И в такой-то температуре почти целые сутки пролежал труп, уже с месяц хранившийся в леднике, хотя и набитом льдом, но атмосфера которого, ввиду спертости воздуха и отсутствия вентиляции (об этой затее сибиряки не имеют понятия – даже форточки вы редко встретите в сибирских городских жилищах) не предохраняет от гниения. Трудно себе представить, какой заразой обдало нас с доктором, когда мы отворили дверь…
Доктор, впрочем, как человек привычный, не обратил на это обычное для него явление никакого внимания, меня же положительно отшатнуло, но, устыдясь свой слабости, я вошел довольно смело. Поздоровавшись с присутствующими, я уселся на любезно предложенный мне заседателем табурет.

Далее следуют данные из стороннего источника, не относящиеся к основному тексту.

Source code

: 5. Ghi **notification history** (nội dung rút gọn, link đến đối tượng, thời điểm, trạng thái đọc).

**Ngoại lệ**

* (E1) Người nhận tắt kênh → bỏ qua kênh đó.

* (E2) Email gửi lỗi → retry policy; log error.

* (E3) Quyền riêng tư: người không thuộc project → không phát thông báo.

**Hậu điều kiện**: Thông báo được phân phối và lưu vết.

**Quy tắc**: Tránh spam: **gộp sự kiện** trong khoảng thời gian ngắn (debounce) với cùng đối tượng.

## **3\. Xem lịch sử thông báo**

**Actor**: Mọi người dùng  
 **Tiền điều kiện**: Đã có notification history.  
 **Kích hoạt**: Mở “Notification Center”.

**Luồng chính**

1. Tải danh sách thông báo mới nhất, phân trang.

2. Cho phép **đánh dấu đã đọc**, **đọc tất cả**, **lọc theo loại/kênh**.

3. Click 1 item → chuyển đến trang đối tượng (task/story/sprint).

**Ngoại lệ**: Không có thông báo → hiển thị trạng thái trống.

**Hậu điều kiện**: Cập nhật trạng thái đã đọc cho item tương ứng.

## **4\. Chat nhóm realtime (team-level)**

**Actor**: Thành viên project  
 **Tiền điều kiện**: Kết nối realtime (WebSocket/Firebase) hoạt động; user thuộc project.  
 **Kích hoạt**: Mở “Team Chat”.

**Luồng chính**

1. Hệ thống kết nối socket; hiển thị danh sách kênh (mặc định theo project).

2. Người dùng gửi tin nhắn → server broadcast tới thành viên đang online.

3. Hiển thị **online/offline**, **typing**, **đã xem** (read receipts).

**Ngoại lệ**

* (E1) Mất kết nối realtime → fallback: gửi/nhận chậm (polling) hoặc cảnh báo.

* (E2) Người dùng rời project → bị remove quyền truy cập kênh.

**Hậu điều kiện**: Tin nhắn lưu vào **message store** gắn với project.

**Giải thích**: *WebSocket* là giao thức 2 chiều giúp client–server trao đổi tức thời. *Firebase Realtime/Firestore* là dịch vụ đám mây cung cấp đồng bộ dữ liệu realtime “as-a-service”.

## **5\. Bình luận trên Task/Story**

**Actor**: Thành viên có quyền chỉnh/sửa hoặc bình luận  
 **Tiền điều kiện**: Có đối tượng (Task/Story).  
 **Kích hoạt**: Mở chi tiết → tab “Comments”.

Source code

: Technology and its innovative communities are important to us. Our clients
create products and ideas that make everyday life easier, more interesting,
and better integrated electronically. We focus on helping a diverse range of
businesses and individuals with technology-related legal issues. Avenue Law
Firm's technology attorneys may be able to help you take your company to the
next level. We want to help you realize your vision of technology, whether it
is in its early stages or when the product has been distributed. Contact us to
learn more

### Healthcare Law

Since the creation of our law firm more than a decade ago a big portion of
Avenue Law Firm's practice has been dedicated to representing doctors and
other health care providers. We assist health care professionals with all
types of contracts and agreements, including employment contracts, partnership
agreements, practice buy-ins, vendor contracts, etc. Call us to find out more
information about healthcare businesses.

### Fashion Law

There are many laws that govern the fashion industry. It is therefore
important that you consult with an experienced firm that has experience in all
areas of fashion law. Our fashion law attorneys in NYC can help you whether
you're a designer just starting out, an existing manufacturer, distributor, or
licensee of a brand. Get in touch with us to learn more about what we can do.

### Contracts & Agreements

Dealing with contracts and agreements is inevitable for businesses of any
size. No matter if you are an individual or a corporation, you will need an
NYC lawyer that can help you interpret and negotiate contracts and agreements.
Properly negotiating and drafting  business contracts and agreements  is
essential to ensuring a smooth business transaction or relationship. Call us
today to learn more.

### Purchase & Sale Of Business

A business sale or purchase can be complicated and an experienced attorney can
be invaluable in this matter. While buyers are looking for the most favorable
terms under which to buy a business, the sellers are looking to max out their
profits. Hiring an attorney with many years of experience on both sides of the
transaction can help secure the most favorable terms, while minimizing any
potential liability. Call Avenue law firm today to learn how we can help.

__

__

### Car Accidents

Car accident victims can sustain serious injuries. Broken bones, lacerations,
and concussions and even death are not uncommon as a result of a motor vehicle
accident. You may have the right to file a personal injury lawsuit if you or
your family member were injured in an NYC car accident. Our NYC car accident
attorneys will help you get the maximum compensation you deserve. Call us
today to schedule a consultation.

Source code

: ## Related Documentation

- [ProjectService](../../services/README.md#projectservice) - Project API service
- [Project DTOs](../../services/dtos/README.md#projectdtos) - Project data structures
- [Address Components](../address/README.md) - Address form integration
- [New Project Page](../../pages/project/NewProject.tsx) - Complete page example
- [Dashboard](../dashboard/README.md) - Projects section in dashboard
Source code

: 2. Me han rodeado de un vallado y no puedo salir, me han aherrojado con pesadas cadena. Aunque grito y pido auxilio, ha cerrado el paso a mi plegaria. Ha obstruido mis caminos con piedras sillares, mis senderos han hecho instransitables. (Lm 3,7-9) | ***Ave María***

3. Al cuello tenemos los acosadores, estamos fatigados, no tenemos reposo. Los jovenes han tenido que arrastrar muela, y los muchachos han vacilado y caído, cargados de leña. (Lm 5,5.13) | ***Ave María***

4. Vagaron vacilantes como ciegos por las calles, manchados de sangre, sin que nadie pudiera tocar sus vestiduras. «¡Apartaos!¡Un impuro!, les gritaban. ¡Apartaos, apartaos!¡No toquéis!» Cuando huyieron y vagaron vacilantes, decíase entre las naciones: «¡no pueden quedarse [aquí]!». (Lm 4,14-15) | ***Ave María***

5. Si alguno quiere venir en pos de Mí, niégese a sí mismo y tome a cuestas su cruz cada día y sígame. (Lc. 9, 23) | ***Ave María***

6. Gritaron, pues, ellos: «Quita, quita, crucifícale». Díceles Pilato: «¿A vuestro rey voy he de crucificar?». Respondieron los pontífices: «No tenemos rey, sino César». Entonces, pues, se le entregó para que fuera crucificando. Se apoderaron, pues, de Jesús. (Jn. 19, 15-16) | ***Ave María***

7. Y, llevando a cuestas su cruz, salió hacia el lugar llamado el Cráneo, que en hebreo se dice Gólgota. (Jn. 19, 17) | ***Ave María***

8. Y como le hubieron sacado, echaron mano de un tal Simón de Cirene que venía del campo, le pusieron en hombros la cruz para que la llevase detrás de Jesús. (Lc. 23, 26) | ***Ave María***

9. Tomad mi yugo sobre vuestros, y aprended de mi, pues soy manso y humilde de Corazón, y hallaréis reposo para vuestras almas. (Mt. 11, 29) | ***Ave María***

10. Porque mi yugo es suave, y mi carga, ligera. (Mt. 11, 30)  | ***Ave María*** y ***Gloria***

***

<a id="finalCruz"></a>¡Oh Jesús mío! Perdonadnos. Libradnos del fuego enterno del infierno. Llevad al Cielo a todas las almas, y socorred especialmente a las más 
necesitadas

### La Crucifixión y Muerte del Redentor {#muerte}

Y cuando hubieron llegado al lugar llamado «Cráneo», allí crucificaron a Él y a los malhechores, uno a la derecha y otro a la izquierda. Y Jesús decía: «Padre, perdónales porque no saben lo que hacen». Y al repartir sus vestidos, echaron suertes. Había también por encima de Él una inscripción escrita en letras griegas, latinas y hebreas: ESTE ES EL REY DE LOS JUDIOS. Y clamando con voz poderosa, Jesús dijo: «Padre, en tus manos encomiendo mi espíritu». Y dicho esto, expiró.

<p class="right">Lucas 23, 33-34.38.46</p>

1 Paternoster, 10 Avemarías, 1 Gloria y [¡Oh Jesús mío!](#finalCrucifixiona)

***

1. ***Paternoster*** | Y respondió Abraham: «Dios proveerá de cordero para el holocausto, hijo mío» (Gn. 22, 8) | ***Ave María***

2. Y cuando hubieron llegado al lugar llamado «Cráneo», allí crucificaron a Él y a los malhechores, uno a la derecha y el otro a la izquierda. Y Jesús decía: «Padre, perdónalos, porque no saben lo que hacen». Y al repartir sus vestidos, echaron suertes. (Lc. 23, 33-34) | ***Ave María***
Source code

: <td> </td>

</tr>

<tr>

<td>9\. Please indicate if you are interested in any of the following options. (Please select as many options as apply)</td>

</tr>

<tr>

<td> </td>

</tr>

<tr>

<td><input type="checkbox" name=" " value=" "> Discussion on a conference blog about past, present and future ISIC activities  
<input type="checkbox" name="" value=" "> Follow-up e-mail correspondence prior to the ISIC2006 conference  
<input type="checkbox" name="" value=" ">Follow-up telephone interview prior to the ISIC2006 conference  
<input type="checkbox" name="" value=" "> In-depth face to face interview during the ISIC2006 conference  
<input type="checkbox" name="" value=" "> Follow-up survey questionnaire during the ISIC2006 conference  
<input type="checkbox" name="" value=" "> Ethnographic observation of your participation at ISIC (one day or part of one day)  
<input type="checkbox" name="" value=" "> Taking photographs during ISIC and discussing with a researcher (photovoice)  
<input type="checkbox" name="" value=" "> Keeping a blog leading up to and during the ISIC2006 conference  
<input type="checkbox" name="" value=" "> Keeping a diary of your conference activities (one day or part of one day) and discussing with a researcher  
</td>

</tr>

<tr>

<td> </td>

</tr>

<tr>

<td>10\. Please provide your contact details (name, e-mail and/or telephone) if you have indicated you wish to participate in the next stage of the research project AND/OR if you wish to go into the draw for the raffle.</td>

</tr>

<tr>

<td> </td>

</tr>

Все разместились, и началось вскрытие.
В избе стоял какой-то пар, еще более сгустившийся после того, как один из понятых затворил дверь, оставленную мною открытой. Мне казалось, что я с трудом вижу лица присутствующих и только слышу выкрикивания Вацлава Лаврентьевича, диктующего письмоводителю акт вскрытия, и скрип письмоводительского пера.
Не прошло и пяти минут, как я не вынес и встал.
– Нет уж, вы, доктор, орудуйте без меня: я уйду… не в состоянии… обедать подожду… – заявил я и, шатаясь, направился к двери.
Если бы понятые не поддержали меня под руки и не вывели за дверь, я упал бы.
– Ишь, петербургская неженка, амбры, видно, захотел… – раздалась за мной шутка Вацлава Лаврентьевича.
Выйдя на улицу, я опустился на ступени крыльца и несколько минут не мог прийти в себя, но морозный воздух скоро сделал свое дело – я, что называется, очухался – но разыгравшийся было во время присутствия аппетит совершенно пропал, и я смело мог исполнить данное доктору обещание – подождать его обедать.
Я потихоньку отправился на квартиру, которую занимал по отводу у одного зажиточного крестьянина, почтенного, но еще бодрого старика Ивана Павловича Точилова.